Mario’s Movies: The Philosophies of ‘The Dark Knight’

By Mario Ricciardi

Christopher Nolan’s “The Dark Knight” is accepted as one of cinema’s greatest works. The film is dark, suspenseful and about Batman — three things that just speak to the times, right? Along with being widely accepted by fans and making Batboat-loads of money, “The Dark Knight” is deservingly revered by critics.

Critics are a strange breed. They’ll give credit where credit is due, but it’s hard to get them to revere something. Apart from “The Godfather” and any Coen Brothers film with a nihilistic ending, what does a critic actually like? Well, Christopher Nolan’s “The Dark Knight.”

You can catch a dark movie in theaters just about every week now, so that’s resolved. Superhero movies are a dime a dozen as well. Heath Ledger’s performance as the Joker undoubtedly factors into it, but there has to be more. It’s not just greying of the line between good and bad either. That’s too easy. Critics are suckers for that though.

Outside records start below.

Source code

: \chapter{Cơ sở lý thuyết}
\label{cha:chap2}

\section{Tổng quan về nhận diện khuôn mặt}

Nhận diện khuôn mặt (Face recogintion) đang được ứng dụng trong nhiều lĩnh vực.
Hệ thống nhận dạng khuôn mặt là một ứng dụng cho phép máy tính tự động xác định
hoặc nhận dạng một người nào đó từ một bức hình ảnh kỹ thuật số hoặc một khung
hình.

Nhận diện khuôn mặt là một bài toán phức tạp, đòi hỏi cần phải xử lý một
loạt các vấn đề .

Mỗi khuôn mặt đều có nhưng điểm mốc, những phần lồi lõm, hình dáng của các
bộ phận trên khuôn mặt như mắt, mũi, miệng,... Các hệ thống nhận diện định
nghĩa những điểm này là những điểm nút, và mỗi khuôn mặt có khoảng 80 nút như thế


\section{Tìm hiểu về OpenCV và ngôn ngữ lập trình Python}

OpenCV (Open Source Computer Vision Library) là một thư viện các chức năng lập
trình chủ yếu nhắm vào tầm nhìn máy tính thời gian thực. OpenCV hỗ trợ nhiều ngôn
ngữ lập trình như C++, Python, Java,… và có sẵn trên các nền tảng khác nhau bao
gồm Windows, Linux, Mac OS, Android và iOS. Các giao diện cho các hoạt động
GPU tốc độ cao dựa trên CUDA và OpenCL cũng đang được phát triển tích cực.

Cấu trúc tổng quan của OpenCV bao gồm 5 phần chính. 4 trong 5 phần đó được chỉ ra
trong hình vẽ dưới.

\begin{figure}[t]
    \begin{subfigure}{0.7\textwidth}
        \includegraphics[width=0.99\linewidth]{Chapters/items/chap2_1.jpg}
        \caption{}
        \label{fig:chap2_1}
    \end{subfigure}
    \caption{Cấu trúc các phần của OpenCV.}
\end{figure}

I would say the appeal comes from the questions “The Dark Knight” asks viewers to consider. During my last viewing of the film, there were three big questions that stood out to me. Three big questions that I want to put out there for you to ask yourself.

The first, and most relevant, involves Harvey Dent. The question gets brought to light after Rachel Dawes is killed, and Dent’s broken mental state completes his transformation into Two-Face. As district attorney, Dent had done nothing but good, as Two-Face he became a murderer.

The film ends with Batman evading the cops while claiming Dent’s crimes as his own. He does this to preserve the good Dent had originally achieved.

Question: Is it okay to live a lie as long as it’s for the greater good of society?

Question number two is more straightforward, but no less complicated. The Joker demands that Batman reveals his true identity to the public. Every day that Batman does not comply Joker will murder people.

Question: Is it ethical to preserve your right to privacy at the ransom of others?

The final big question, and most common, in “The Dark Knight” is posed by the The Joker.

Question: Is true clarity the belief that society is a facade? Is madness the only answer to a true reality?

Good stuff. What are your thoughts?

Of course, these are not the only worthwhile questions “The Dark Knight” asks, but they are the ones that hold the most relevance in terms of the epic Greek tragedy that the film is. These questions are challenging decisions to make and they cleverly engage the audience. Instead of setting out to convince the viewer of right and wrong like most movies, the film takes on the position that the audience can decide for itself.

I think that is what ultimately attracts the critics to to the film. “The Dark Knight” isn’t a film that panders to the audience; it challenges them. In terms of art, isn’t posing such a challenge what denotes the important stuff?